PROBLEM
Collect each line from the records below that contains the word "visa", and copy those lines in full.
[[ EXTRACTED MATERIAL open ]]
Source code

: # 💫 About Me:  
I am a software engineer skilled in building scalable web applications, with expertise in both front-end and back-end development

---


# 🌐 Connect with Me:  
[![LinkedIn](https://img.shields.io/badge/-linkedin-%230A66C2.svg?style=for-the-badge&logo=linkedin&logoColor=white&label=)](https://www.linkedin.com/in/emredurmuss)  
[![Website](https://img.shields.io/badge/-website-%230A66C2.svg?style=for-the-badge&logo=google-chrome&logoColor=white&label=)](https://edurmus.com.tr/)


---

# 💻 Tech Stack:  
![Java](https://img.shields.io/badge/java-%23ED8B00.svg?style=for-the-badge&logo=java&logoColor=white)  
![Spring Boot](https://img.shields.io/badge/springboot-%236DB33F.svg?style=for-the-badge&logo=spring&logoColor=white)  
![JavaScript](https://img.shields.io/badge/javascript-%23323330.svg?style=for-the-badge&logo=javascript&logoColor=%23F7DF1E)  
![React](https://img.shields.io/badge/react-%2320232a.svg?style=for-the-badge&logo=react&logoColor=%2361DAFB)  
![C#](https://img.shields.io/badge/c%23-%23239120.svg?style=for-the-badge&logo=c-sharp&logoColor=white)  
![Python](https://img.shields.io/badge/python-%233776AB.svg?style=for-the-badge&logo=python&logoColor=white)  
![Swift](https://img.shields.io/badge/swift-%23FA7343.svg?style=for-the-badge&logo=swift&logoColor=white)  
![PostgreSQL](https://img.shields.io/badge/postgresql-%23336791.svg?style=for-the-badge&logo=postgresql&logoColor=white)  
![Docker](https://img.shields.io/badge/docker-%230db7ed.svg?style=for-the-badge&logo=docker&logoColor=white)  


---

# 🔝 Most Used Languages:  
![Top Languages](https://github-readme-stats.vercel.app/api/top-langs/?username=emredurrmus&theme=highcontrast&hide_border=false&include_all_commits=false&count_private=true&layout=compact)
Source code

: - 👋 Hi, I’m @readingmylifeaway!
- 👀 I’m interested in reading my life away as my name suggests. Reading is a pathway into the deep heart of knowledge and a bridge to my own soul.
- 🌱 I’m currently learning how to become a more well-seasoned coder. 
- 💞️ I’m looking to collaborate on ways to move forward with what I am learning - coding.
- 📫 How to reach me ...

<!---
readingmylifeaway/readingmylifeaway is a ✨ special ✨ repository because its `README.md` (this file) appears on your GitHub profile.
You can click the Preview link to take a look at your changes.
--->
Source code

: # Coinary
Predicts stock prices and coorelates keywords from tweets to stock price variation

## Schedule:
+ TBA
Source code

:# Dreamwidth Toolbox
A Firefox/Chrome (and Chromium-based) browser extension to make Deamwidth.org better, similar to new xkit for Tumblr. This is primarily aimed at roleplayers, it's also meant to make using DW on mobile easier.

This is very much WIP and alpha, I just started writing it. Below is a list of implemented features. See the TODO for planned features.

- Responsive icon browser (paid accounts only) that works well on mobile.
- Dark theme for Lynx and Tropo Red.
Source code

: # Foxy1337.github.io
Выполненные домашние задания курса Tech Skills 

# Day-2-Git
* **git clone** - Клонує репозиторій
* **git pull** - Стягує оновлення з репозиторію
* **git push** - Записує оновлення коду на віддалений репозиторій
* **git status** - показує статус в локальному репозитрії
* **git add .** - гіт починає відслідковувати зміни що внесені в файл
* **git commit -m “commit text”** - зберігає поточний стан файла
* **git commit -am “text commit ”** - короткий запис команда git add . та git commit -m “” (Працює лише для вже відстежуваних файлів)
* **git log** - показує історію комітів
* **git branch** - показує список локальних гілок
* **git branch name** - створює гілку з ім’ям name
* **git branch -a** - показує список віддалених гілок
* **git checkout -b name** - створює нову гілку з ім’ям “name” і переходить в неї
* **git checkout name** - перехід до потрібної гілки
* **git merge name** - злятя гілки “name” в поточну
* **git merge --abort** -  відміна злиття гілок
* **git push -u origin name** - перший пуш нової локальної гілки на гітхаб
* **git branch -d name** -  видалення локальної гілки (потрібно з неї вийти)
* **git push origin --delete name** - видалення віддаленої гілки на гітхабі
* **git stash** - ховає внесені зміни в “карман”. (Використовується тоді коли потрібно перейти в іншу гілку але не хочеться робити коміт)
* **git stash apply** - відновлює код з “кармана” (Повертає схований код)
[[ EXTRACTED MATERIAL closed ]]
[[ EXTRACTED MATERIAL open ]]
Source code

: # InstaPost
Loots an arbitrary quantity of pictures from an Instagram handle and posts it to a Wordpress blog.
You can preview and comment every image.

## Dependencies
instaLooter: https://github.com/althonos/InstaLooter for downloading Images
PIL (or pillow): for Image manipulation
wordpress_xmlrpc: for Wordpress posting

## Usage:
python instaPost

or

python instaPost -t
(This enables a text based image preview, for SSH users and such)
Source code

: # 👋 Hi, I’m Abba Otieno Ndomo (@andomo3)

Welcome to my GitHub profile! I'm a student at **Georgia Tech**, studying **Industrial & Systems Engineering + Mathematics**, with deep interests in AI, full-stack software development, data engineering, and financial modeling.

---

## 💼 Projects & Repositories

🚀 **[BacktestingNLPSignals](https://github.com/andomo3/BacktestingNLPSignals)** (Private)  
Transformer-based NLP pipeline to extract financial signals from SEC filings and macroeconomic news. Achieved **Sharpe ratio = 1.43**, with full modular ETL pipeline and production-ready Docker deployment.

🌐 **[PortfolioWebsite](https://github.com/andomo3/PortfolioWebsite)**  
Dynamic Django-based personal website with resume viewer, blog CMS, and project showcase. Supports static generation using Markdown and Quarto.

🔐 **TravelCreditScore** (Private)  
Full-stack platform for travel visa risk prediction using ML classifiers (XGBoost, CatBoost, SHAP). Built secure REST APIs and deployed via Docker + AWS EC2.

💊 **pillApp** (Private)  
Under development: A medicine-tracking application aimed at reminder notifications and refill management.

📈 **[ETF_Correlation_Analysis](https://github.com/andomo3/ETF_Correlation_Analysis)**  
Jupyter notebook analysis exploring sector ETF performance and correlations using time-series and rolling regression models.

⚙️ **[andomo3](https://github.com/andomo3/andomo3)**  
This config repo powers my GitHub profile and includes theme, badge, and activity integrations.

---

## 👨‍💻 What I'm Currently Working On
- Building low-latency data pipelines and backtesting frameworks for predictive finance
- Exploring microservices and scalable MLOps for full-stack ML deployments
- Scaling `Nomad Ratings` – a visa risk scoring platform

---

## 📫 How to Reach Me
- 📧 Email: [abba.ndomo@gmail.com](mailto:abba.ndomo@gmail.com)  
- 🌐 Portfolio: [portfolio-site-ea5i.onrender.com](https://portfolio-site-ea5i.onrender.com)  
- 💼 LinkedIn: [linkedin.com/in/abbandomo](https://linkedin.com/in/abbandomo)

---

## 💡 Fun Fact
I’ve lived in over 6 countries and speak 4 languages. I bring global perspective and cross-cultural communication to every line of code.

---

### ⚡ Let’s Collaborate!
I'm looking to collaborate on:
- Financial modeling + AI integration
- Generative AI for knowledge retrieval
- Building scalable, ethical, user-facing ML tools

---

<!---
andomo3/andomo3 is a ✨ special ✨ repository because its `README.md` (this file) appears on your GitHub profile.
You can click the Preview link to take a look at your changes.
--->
[[ EXTRACTED MATERIAL closed ]]
RESULT OF THIS EXERCISE
Full-stack platform for travel visa risk prediction using ML classifiers (XGBoost, CatBoost, SHAP). Built secure REST APIs and deployed via Docker + AWS EC2.
- Scaling `Nomad Ratings` – a visa risk scoring platform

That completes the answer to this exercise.